=== Requirement ===
Retype the material so that each line matches the original exactly.

=== Data shown ===
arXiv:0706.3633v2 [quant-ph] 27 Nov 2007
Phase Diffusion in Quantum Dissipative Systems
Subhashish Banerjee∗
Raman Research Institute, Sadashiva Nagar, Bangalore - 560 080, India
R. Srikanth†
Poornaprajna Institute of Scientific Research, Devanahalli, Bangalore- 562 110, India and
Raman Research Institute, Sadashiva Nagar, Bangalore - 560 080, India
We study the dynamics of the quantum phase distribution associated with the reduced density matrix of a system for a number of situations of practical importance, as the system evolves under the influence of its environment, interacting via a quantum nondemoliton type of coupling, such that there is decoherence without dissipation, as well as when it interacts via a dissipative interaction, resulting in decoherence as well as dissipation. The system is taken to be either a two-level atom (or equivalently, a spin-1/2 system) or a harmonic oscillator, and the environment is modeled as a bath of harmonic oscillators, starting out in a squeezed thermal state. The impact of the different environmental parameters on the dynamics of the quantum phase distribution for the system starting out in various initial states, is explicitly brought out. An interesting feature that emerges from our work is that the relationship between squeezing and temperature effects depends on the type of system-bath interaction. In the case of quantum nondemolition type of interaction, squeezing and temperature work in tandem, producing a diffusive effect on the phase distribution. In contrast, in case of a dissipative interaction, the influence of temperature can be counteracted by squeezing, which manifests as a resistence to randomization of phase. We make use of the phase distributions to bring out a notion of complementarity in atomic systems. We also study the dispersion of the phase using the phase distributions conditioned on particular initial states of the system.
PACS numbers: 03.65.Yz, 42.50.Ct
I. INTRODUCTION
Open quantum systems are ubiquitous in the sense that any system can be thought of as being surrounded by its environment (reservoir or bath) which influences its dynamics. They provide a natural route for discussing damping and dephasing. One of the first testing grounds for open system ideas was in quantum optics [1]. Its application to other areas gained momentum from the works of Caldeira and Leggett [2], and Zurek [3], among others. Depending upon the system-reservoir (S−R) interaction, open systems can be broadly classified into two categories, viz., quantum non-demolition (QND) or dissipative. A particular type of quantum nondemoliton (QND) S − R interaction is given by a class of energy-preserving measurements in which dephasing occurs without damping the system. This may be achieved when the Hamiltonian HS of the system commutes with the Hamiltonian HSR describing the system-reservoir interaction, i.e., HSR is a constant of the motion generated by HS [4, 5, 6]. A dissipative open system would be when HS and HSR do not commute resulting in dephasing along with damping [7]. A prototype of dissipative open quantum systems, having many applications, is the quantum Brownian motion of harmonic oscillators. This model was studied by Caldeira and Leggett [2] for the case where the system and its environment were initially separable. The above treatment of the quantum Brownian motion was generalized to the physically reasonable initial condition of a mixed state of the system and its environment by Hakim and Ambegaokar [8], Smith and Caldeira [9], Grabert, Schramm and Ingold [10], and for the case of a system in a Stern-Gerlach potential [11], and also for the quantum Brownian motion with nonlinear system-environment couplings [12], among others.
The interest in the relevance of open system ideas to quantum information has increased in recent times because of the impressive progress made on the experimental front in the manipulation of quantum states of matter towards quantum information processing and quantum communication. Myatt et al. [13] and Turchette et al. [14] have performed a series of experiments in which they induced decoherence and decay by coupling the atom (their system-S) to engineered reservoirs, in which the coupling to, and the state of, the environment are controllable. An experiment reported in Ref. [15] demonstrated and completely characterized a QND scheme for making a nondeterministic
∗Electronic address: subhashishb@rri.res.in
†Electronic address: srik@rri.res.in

=== Answer section ===
arXiv:0706.3633v2 [quant-ph] 27 Nov 2007
Phase Diffusion in Quantum Dissipative Systems
Subhashish Banerjee∗
Raman Research Institute, Sadashiva Nagar, Bangalore - 560 080, India
R. Srikanth†
Poornaprajna Institute of Scientific Research, Devanahalli, Bangalore- 562 110, India and
Raman Research Institute, Sadashiva Nagar, Bangalore - 560 080, India
We study the dynamics of the quantum phase distribution associated with the reduced density matrix of a system for a number of situations of practical importance, as the system evolves under the influence of its environment, interacting via a quantum nondemoliton type of coupling, such that there is decoherence without dissipation, as well as when it interacts via a dissipative interaction, resulting in decoherence as well as dissipation. The system is taken to be either a two-level atom (or equivalently, a spin-1/2 system) or a harmonic oscillator, and the environment is modeled as a bath of harmonic oscillators, starting out in a squeezed thermal state. The impact of the different environmental parameters on the dynamics of the quantum phase distribution for the system starting out in various initial states, is explicitly brought out. An interesting feature that emerges from our work is that the relationship between squeezing and temperature effects depends on the type of system-bath interaction. In the case of quantum nondemolition type of interaction, squeezing and temperature work in tandem, producing a diffusive effect on the phase distribution. In contrast, in case of a dissipative interaction, the influence of temperature can be counteracted by squeezing, which manifests as a resistence to randomization of phase. We make use of the phase distributions to bring out a notion of complementarity in atomic systems. We also study the dispersion of the phase using the phase distributions conditioned on particular initial states of the system.
PACS numbers: 03.65.Yz, 42.50.Ct
I. INTRODUCTION
Open quantum systems are ubiquitous in the sense that any system can be thought of as being surrounded by its environment (reservoir or bath) which influences its dynamics. They provide a natural route for discussing damping and dephasing. One of the first testing grounds for open system ideas was in quantum optics [1]. Its application to other areas gained momentum from the works of Caldeira and Leggett [2], and Zurek [3], among others. Depending upon the system-reservoir (S−R) interaction, open systems can be broadly classified into two categories, viz., quantum non-demolition (QND) or dissipative. A particular type of quantum nondemoliton (QND) S − R interaction is given by a class of energy-preserving measurements in which dephasing occurs without damping the system. This may be achieved when the Hamiltonian HS of the system commutes with the Hamiltonian HSR describing the system-reservoir interaction, i.e., HSR is a constant of the motion generated by HS [4, 5, 6]. A dissipative open system would be when HS and HSR do not commute resulting in dephasing along with damping [7]. A prototype of dissipative open quantum systems, having many applications, is the quantum Brownian motion of harmonic oscillators. This model was studied by Caldeira and Leggett [2] for the case where the system and its environment were initially separable. The above treatment of the quantum Brownian motion was generalized to the physically reasonable initial condition of a mixed state of the system and its environment by Hakim and Ambegaokar [8], Smith and Caldeira [9], Grabert, Schramm and Ingold [10], and for the case of a system in a Stern-Gerlach potential [11], and also for the quantum Brownian motion with nonlinear system-environment couplings [12], among others.
The interest in the relevance of open system ideas to quantum information has increased in recent times because of the impressive progress made on the experimental front in the manipulation of quantum states of matter towards quantum information processing and quantum communication. Myatt et al. [13] and Turchette et al. [14] have performed a series of experiments in which they induced decoherence and decay by coupling the atom (their system-S) to engineered reservoirs, in which the coupling to, and the state of, the environment are controllable. An experiment reported in Ref. [15] demonstrated and completely characterized a QND scheme for making a nondeterministic
∗Electronic address: subhashishb@rri.res.in
†Electronic address: srik@rri.res.in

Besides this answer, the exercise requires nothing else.